MANY PAHARI paintings have real gold and definitely a sweet surface. And all Pahari paintings are an uphill task.To make golden colour, the artists put a tiny piece of gold in a small bottle of honey and keep stirring it for long hours till gold and honey become one. And this special golden colour is used in the Pahari Paintings of Himachal Pradesh. Similarly, to make red colour they use ?sindoor?, to make blue colour they use ?neel?, to colour something black they use ?kaajal?.

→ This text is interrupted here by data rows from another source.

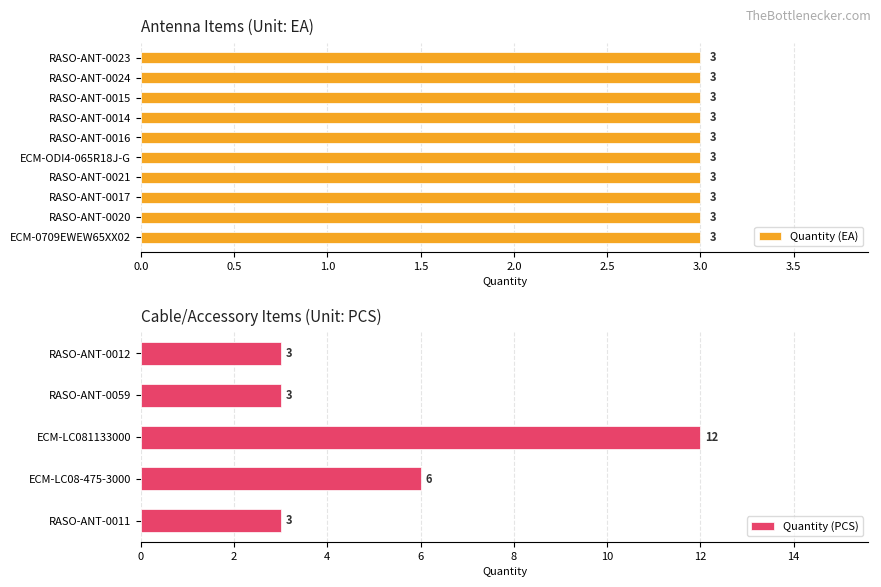

How many Quantity (PCS) values are between 3 and 6?

4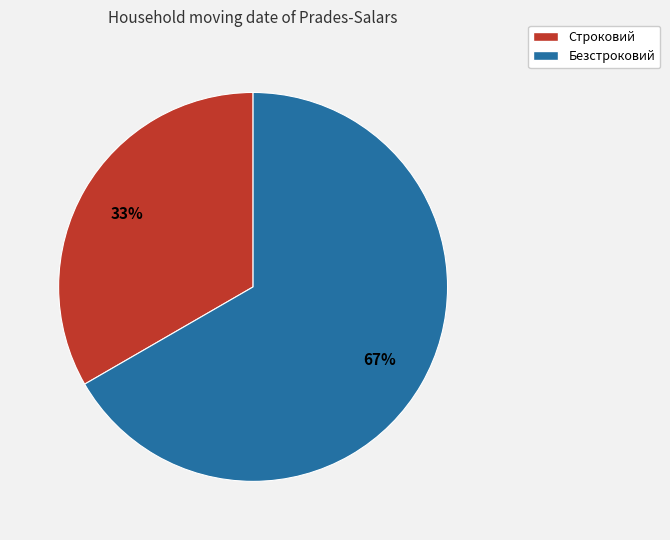

How many segments does this pie chart have?

2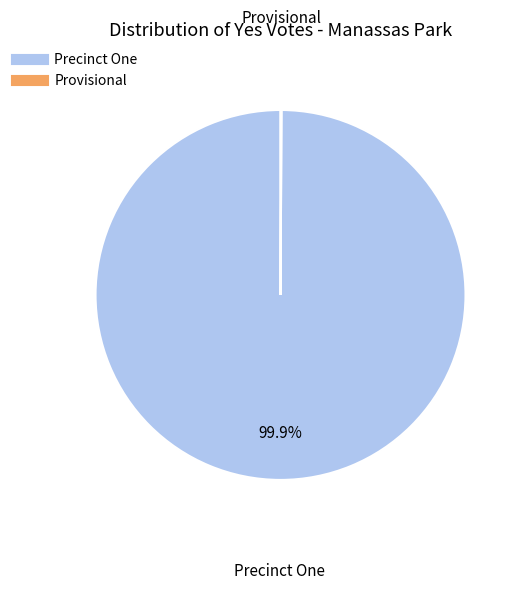

To the nearest percent, what is the difference between the largest and smallest slice percentages?

100%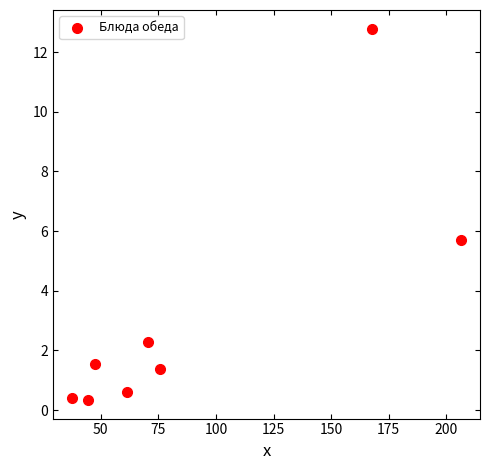

What Y value in the scatter plot is closest to 6?

5.7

india Updated: Jan 18, 2006 00:20 IST

MANY PAHARI paintings have real gold and definitely a sweet surface. And all Pahari paintings are an uphill task.

To make golden colour, the artists put a tiny piece of gold in a small bottle of honey and keep stirring it for long hours till gold and honey become one. And this special golden colour is used in the Pahari Paintings of Himachal Pradesh.

Similarly, to make red colour they use ‘sindoor’, to make blue colour they use ‘neel’, to colour something black they use ‘kaajal’, for obtaining white colour they use ‘khariya’ and ‘shankh’, to get yellow colour they use the cow urine and for various other colours they use colours extracted from flowers.

The guess what makes paint brush that they use? “It’s made of the hair of a squirrels tail,” says an artist.

Himachal Academy of Art, Cuture and Languages Shimla has organised an Art Exhibition that got underway on Tuesday and will go on till Sunday at UP State Lalit Kala Akademi. Fourteen artists from Himachal Pradesh have displayed 48 Pahari paintings in this exhibition. All the paintings have one theme—-‘Radha-Krishna’.

A Himachali artist, Om Sujanpuri tells, “This art dwells largely on the themes and symbols from literature and mythology. A typical Pahari composition consists of several figures skillfully grouped and full of movement and each is distinctive in terms of clothing, hairstyle and even pigmentation.”

Further another artist explains, “The specialty about this art is in its detailing.

We pay a great amount of attention on the detailing of these paintings, sharpness of facial features and rhythm of movements. That is the reason that making one painting sized 16 inches by 12 inches takes almost one month.”

And that is the reason that these small paintings displayed at this exhibition are priced right from Rs 1000 to Rs 15,000.

To save the exquisite art form, these band of artists have now started ‘opening up’. Om Sujanpuri tells, “First this art was passed from one generation in the family to another. But not all the youngs in these traditional art families are interested in this art as it involves a lot of dedication and hard work. But now we have started taking it out from the families. We now teach it to outsiders with the motive to reviving it.”